首頁 兩個兩個人

§十二

五月的雨水多。天氣也總是難以捉摸。

因為偏愛這時節的風,所以,顏的窗子一直都是敞開的。白日涼爽,夜晚清冷,幾日下來,固執竟惹出了病。

慕桑去南方勘察項目,已經有些日子沒來了。電話不斷,但每次,顏也隻是匆匆說上幾句,便掛斷。似乎,她還不怎麽習慣用一個聽筒來說一些她不擅長的話。多數時間,她都是沉默的,或者簡單的嗯哪。比如他問:

最近怎樣?有沒有好好吃飯?

她答:嗯。

天氣變化快,你要注意身體?

她照舊:嗯。

再有兩天我就回去了。院子裏的花兒都開了吧?

她繼續:嗯。

察覺到自己言語的蒼白,她便草草地說上一句:你忙,我掛了。

其實,他不忙。
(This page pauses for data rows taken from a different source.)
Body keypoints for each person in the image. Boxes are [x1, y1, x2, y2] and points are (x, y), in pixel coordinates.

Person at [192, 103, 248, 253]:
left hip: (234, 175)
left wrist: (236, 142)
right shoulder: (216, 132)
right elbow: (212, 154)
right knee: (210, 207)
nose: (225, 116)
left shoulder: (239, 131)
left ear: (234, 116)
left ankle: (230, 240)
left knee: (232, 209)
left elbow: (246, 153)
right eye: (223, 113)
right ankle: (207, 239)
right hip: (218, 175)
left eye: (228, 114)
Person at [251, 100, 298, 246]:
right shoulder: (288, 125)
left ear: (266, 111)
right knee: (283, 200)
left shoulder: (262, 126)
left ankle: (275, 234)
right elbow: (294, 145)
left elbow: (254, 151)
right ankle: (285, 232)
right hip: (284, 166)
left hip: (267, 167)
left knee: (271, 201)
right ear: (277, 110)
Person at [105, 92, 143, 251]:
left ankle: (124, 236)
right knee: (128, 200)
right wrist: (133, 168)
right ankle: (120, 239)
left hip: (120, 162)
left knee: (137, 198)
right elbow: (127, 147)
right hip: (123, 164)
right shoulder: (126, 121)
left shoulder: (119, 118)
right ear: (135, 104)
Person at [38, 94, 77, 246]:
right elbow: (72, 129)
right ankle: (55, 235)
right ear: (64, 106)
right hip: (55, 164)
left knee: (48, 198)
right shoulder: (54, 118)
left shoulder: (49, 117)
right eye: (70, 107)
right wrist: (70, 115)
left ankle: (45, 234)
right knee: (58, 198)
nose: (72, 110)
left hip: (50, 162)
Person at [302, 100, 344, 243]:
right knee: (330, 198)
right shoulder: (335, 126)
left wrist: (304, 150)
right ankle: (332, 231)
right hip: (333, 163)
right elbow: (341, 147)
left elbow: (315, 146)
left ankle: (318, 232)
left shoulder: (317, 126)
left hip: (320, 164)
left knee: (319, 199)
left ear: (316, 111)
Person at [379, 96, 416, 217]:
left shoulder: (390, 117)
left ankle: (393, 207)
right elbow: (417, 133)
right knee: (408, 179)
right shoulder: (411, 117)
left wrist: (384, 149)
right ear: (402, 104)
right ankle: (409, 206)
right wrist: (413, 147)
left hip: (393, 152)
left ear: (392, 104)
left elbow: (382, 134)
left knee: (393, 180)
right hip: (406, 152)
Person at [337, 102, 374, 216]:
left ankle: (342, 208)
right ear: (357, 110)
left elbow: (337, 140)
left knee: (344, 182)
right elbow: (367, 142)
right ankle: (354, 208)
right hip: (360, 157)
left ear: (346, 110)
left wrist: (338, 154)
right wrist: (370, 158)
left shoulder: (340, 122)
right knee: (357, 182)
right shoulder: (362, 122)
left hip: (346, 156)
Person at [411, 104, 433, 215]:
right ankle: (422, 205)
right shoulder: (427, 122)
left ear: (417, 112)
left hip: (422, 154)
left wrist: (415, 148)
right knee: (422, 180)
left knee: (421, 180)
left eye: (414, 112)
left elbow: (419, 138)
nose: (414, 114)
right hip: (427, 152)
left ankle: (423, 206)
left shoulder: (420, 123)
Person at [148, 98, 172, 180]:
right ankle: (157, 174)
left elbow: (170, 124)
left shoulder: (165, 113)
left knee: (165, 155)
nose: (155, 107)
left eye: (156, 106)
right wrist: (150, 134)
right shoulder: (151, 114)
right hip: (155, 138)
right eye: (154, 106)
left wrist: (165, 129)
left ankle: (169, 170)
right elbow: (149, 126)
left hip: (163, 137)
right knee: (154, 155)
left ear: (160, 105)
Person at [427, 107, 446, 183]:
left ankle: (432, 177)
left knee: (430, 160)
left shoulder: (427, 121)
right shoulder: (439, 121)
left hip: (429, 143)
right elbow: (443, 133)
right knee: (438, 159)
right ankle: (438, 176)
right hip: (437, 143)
隻要能聽上她說幾句話,再忙的事情也會變得無關緊要起來。

梅落依舊時常打來電話問起他和顏的事情。他不知道,相同的話她會不會問顏。而顏,又會如何作答。很多時候,他就是這樣好奇。他原不是如此心重的人。可自從遇見了那個眉眼寡淡又讓人忍不住打探一番的女子後,一切都變得與往時不同了。

三亞的陽光充足到不行。每每心情被天氣連累到煩躁的時候,他總是格外的懷念顏的小院。老梧桐下的陰涼裏,好像滲透著山間清涼的泉水,沁人心脾的清爽。坐在那架秋千上,搖搖晃晃地引來一陣風清涼。多好,偶爾還能美美地品一盞顏親手煮的茶。在青花杯裏,落下幾瓣**,清香得很。
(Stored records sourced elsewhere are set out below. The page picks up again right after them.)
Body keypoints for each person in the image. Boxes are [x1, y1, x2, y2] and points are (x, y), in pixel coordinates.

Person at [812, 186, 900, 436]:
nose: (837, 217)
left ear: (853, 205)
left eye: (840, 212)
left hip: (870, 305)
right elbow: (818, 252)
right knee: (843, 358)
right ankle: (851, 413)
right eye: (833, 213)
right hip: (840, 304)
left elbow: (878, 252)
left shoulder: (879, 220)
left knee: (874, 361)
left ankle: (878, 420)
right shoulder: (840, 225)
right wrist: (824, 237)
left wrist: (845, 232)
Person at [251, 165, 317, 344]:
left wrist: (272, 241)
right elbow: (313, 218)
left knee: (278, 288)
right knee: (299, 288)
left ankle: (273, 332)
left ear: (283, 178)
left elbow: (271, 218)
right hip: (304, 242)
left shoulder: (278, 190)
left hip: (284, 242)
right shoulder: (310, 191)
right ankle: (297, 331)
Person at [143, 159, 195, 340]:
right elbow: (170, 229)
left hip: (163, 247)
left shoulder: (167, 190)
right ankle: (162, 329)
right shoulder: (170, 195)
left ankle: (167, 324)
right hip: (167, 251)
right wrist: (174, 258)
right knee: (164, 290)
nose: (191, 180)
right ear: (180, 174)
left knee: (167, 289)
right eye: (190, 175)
想到這裏,慕桑忍不住又撥去一通電話,卻是一陣陣的忙音。無人接聽。重撥,照舊。他笑,莫不是又在秋千上搖著或者陷入了睡。很多時候,她是個貪睡的孩子。

真是睡著了麽?還是搖在古藤裏?

都不是。她在階前坐著。眼睛盯著亮了暗,暗了亮的屏幕,眼睛是酸酸的。這是感冒第二天,眼睛浮腫,鼻子紅著,原本就蒼色的嘴唇幹裂開幾道紋路。她發現,不知從什麽時候開始,自己變得這樣容易委屈。